Give back exactly the lines of the material below that start at the line containing "cells are negative" and end at the line containing "cells show no", and no others.

Material for this exercise>
------------------------------------

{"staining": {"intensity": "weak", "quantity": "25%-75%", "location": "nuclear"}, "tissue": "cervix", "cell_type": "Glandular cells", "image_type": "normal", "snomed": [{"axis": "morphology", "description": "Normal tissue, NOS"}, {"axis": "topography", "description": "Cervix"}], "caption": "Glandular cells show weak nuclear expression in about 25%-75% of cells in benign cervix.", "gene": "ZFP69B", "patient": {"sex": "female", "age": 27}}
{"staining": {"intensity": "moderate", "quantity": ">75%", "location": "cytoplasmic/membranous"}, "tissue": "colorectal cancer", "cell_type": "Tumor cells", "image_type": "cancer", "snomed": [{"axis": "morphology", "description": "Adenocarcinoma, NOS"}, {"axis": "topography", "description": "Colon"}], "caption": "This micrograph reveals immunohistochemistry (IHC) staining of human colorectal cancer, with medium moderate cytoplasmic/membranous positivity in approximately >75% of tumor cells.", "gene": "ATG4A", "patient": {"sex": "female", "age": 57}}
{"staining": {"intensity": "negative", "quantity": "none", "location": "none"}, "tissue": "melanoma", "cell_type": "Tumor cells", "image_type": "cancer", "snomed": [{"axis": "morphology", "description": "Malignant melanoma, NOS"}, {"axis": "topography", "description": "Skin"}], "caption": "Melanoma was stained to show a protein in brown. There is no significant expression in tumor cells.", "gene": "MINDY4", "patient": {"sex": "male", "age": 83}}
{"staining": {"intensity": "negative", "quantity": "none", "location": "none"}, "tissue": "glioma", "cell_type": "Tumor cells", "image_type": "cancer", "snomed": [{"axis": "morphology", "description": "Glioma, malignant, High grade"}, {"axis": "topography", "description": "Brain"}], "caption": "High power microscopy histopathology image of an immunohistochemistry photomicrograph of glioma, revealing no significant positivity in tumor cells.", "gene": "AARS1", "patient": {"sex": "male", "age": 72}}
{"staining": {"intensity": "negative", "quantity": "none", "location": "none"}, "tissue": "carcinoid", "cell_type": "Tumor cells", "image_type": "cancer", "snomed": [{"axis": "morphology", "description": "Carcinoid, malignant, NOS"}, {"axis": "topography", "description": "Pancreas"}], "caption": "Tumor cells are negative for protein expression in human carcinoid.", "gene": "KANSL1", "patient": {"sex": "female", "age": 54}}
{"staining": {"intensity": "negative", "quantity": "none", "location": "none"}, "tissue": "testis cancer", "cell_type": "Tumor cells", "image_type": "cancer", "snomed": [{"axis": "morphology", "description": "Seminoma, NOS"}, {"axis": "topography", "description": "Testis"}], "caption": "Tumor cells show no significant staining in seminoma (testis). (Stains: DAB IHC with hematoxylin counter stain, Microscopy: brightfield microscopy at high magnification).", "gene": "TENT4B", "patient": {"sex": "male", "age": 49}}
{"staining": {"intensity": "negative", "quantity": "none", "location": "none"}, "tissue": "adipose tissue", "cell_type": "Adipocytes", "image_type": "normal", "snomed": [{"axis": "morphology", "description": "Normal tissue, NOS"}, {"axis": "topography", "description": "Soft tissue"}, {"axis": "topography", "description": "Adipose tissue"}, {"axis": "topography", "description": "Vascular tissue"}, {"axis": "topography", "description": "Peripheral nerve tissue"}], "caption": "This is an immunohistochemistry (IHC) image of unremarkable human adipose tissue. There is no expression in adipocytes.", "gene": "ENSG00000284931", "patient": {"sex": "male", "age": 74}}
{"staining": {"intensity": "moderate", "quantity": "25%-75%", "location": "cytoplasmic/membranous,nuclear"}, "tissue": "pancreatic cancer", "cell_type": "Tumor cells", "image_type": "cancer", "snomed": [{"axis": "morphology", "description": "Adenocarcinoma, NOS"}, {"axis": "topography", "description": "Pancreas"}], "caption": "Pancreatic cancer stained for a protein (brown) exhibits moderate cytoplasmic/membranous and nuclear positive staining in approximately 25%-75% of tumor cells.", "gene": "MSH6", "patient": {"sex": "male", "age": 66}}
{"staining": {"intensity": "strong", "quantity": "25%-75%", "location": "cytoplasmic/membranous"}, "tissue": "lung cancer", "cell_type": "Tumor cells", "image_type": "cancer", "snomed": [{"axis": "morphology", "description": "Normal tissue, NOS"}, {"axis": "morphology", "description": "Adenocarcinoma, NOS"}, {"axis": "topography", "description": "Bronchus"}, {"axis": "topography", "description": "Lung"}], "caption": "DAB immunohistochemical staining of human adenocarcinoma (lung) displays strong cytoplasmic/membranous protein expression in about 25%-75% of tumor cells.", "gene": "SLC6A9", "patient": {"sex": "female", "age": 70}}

------------------------------------

Response>
{"staining": {"intensity": "negative", "quantity": "none", "location": "none"}, "tissue": "carcinoid", "cell_type": "Tumor cells", "image_type": "cancer", "snomed": [{"axis": "morphology", "description": "Carcinoid, malignant, NOS"}, {"axis": "topography", "description": "Pancreas"}], "caption": "Tumor cells are negative for protein expression in human carcinoid.", "gene": "KANSL1", "patient": {"sex": "female", "age": 54}}
{"staining": {"intensity": "negative", "quantity": "none", "location": "none"}, "tissue": "testis cancer", "cell_type": "Tumor cells", "image_type": "cancer", "snomed": [{"axis": "morphology", "description": "Seminoma, NOS"}, {"axis": "topography", "description": "Testis"}], "caption": "Tumor cells show no significant staining in seminoma (testis). (Stains: DAB IHC with hematoxylin counter stain, Microscopy: brightfield microscopy at high magnification).", "gene": "TENT4B", "patient": {"sex": "male", "age": 49}}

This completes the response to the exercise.